**Task A**.
Answer these questions about the article on health center funding below, one per line and marked the same way:
(i) What is the total size of the stimulus bill that this spending comes from?
(ii) How much is planned for repairing, rebuilding or replacing community health centers?
(iii) How many patients do the centers serve?
**Task B**. List every distinct dollar amount stated in the article on health center funding below. Give each amount once, with its qualifying word where there is one.
**Task C**.
Decide whether each statement below agrees with the article on health center funding. Answer yes or no for each, and quote the words from the article that decide it.
(i) About 40 percent of the centers' patients have no health insurance.
(ii) The $88 million is meant only for building new health centers.
(iii) The announcement was made on a Wednesday.

**Excerpt to read**.
* * * *

Obama directs $600M toward community health centers, improving electronic medical records

By Philip Elliott, AP
Wednesday, December 9, 2009

Obama directs $600M to health centers, med records

WASHINGTON — President Barack Obama announced on Wednesday the government is spending almost $600 million for community health centers and for a push to transfer medical records to electronic formats.

The White House painted the spending — part of the $787 billion stimulus bill the president championed during his first days in office — as a way to add jobs to a struggling economy. Officials also linked it to the administration’s broader push for an overhaul of the nation’s health system.

The administration plans to give almost $509 million to repair, rebuild or replace federally designated community health centers. From coast to coast, the centers serve more than 17 million patients — about 40 percent of whom have no health insurance.

The president also said as much as $88 million more will go to health care facilities to “transfer old paper files to electronic medical records” and to upgrade technologies.

* * * *

**Records provided**.
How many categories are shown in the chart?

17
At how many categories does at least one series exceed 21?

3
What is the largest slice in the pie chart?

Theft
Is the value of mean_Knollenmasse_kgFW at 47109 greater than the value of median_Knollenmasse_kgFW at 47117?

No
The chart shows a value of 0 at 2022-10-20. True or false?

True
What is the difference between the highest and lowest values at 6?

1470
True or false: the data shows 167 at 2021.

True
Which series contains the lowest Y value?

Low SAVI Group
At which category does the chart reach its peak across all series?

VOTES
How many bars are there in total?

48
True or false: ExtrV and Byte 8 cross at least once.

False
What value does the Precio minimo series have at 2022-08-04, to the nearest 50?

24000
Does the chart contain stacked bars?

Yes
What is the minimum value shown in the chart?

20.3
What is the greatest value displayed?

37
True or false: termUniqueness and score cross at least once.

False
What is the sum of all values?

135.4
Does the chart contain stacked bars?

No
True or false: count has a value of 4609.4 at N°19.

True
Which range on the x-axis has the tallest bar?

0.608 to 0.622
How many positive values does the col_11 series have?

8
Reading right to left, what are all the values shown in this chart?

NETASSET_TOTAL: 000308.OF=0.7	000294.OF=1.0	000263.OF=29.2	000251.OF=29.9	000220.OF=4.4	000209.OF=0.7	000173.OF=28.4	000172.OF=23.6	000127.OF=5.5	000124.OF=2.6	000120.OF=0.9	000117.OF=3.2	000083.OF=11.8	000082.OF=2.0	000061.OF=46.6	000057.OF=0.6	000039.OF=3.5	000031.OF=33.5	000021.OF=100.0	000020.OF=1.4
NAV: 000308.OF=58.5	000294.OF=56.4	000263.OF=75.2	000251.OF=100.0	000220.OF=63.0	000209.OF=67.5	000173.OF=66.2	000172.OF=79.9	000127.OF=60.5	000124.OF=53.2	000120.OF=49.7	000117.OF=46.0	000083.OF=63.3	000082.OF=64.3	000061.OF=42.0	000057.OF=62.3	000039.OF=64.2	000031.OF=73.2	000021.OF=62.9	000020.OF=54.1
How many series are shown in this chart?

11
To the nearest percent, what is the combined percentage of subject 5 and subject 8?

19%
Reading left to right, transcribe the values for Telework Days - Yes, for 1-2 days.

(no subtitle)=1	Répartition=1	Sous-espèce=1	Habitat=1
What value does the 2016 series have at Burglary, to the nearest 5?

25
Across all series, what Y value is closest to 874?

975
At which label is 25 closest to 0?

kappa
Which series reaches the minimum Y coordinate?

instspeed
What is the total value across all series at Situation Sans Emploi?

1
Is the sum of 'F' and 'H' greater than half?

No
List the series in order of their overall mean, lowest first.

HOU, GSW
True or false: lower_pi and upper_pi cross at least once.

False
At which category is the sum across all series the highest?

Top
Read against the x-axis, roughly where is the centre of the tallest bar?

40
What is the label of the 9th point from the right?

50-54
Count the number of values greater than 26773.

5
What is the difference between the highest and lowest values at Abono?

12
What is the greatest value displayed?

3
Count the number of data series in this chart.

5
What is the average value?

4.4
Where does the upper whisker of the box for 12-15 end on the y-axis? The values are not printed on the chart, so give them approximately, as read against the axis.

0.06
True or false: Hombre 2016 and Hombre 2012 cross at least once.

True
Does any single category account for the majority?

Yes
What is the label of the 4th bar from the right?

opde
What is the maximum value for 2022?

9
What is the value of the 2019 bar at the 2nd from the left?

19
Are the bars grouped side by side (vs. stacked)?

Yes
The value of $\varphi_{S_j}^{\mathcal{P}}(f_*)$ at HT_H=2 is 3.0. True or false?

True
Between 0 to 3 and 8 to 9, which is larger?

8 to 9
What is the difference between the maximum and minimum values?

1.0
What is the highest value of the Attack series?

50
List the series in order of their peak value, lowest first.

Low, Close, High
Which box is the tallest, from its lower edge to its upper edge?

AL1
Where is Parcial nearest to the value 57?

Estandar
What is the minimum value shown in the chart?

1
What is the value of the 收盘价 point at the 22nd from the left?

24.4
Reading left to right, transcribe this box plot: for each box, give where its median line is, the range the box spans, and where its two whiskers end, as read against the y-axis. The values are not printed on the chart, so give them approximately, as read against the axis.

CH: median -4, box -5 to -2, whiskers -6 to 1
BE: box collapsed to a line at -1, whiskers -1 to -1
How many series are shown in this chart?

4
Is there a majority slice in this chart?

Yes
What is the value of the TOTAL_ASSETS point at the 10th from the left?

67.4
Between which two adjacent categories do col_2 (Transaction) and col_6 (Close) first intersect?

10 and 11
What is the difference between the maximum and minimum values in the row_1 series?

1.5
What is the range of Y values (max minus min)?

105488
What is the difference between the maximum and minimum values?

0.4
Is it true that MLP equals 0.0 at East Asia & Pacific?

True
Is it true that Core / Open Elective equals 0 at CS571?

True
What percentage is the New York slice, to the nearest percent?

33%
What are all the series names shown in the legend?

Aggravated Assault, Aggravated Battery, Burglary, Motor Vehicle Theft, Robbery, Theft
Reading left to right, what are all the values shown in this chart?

* * * *

**Answer space A**.
(i) $787 billion
(ii) Almost $509 million
(iii) More than 17 million

**Answer space B**.
- Almost $600 million
- $787 billion
- Almost $509 million
- As much as $88 million

**Answer space C**.
(i) Yes: "about 40 percent of whom have no health insurance"
(ii) No: "transfer old paper files to electronic medical records" and to upgrade technologies
(iii) Yes: "announced on Wednesday"